The Godfather Review
The Godfather: Mob Wars is essentially a portable version of the game that first appeared on the Xbox and PS2. If you’re familiar with the console versions then you can think of Mob Wars as the same game except with the free-roam aspect replaced by a strategy component. I’ll let you know if this change works or not right after I bring the rest of our readers up to speed on the Godfather gaming experience…

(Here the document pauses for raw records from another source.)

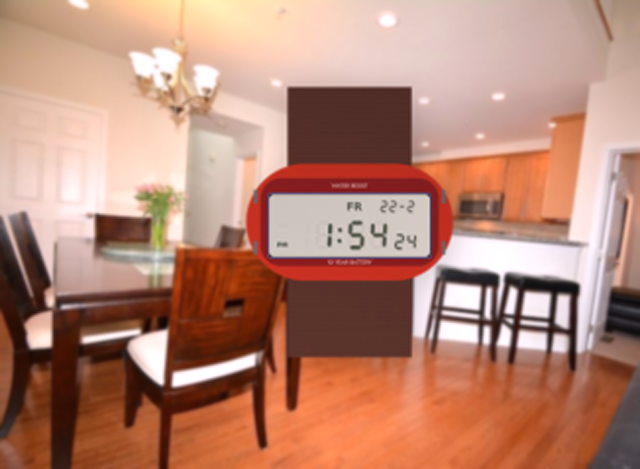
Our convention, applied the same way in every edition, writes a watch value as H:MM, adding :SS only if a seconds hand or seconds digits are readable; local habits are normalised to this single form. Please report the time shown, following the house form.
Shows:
1:54:24
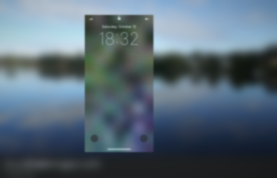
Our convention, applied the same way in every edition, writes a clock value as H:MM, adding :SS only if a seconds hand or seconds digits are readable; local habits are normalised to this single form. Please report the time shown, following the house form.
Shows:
18:32
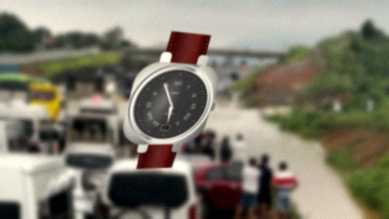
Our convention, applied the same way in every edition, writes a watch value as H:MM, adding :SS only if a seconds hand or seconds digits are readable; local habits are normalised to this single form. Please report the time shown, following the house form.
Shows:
5:55
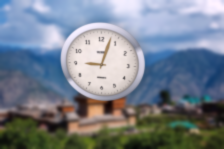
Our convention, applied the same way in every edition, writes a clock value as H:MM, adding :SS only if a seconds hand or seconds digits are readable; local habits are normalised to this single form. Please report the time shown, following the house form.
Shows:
9:03
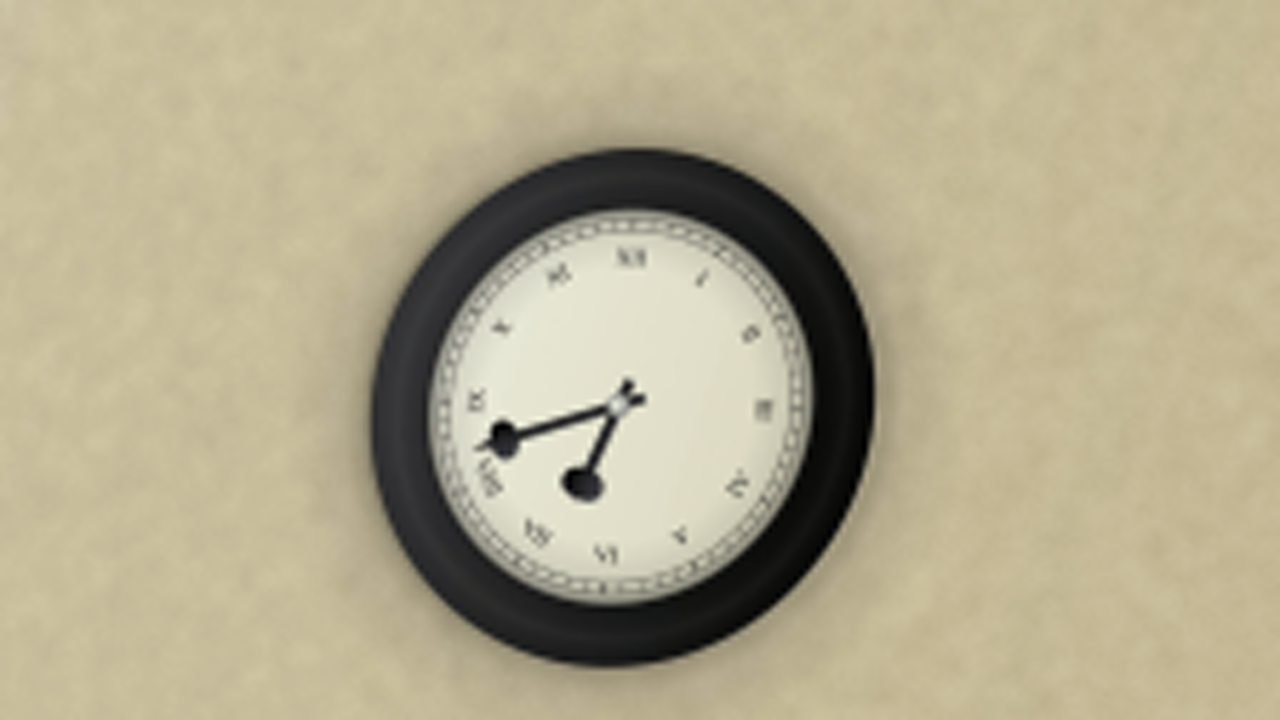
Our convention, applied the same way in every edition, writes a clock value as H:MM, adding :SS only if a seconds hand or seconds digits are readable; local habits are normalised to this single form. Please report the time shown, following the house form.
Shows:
6:42
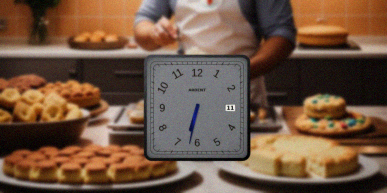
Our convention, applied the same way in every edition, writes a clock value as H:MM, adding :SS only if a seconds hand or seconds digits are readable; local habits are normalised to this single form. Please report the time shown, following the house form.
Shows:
6:32
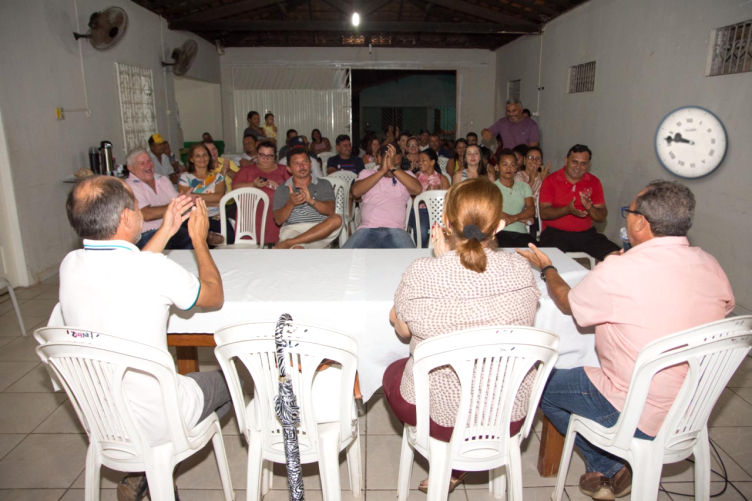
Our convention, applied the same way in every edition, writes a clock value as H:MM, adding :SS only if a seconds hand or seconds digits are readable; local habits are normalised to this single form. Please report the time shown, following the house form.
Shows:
9:47
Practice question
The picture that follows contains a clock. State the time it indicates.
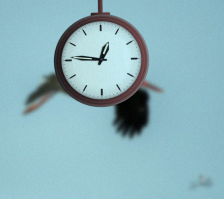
12:46
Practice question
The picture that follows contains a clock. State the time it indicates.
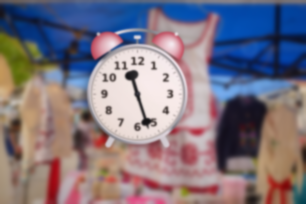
11:27
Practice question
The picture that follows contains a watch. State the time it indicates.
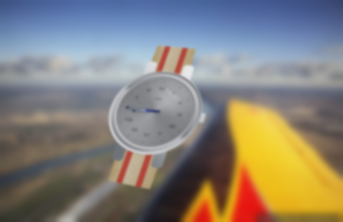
8:45
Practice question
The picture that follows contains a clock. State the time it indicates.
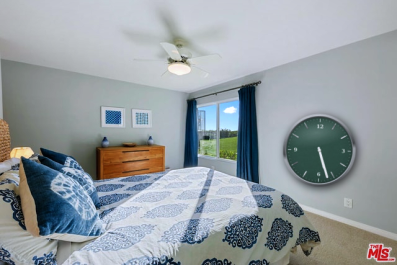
5:27
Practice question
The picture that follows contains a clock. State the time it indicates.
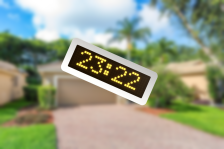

Mob Wars’ campaign is centered on your character, an up and coming gangster in the Corleone family. Your father was a soldier for Don Corleone who was gunned-down by a rival gang when you were still a child. Out of loyalty to your father, Don Corleone has taken you under his wing and assigned Luca Brasi to show you the ropes of the family business. Your goal is to work your way up the mobster corporate ladder until you eventually reach the pinnacle as the “Don of New York”. If you’re familiar with The Godfather movie, then you’ll appreciate the effort that went into tying the game’s story into that in the film. The game’s story follows the major events of the film, but rather than trying to pry you into each of the famous scenes it places you at the center of the off-screen action. For example, when the Don is beseeched to restore the honor of a man’s daughter on the Don’s daughter’s wedding day, you’re one of the goons that is sent to exact revenge on the kids that roughed up the poor woman. You’ll face a variety of different missions, but each one feels tied to the film’s story and makes you feel like you’re a part of a bigger picture rather than merely working your way through a set of mission goals.

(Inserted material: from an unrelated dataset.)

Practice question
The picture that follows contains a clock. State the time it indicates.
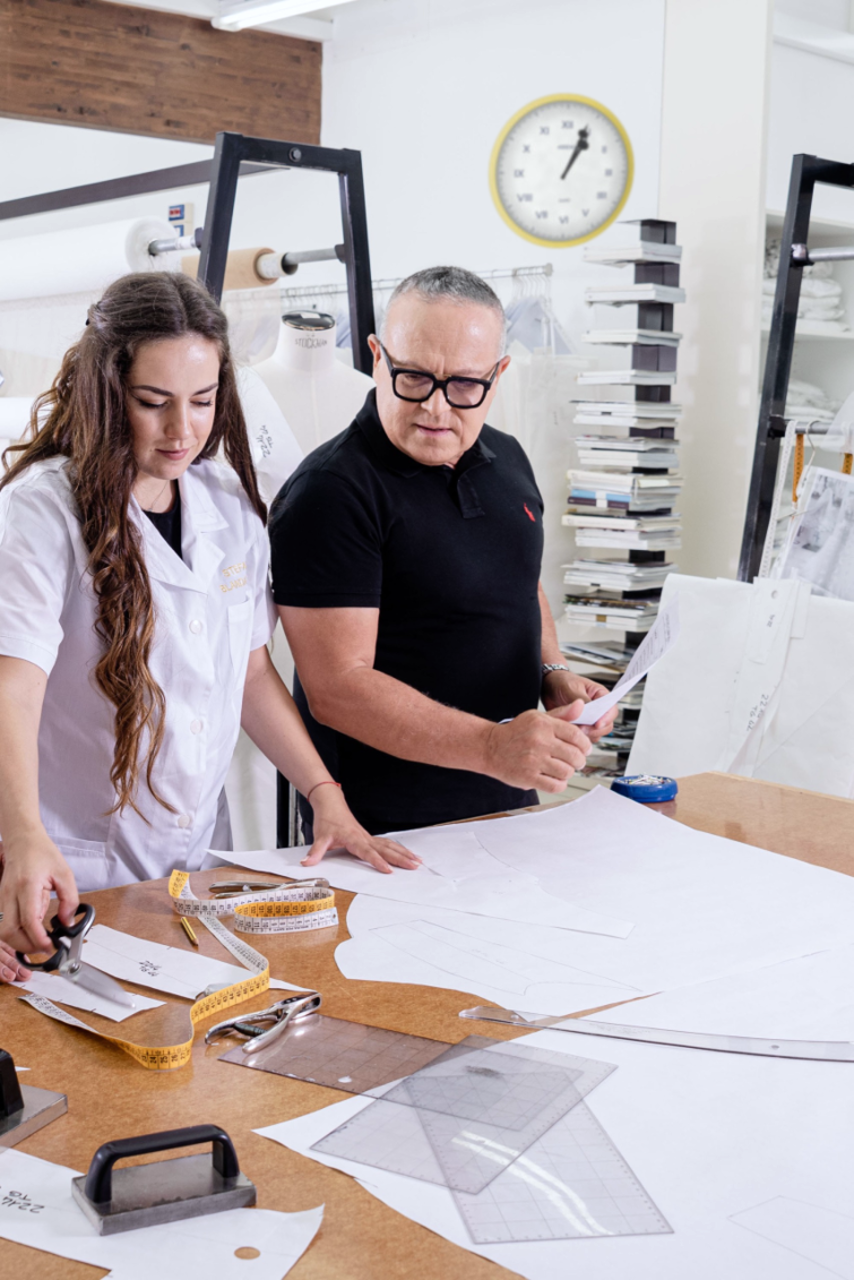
1:04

In Mob Wars this aspect of the game has been scaled back a bit by the removal of the free-roam feature. You begin each mission right at the mission location and end them by returning to the starting point, so there’s never an ensuing chase after a mission and the transition between missions feels disjoint in a way that they did not in the console versions. The missions in Mob Wars are also hindered by the fact that the controls are not as smooth or natural as they are in the console versions. Camera control can be an issue in the game’s many interior locations, especially when trying to lock on to enemies as you turn a corner or enter a new room. Combine this with the fact that the camera swings a bit slowly and you’ll find yourself being gunned down because of the controls more often than you’d like.
Between missions you’re taken to a set of status screens from which you can use cash gained during the missions to purchase ammo and weapon upgrades or spend skill points earned on various attributes such as your speed or gun skill. The status screens also allow you to jump back and forth between the story mode and the game’s mob wars mode.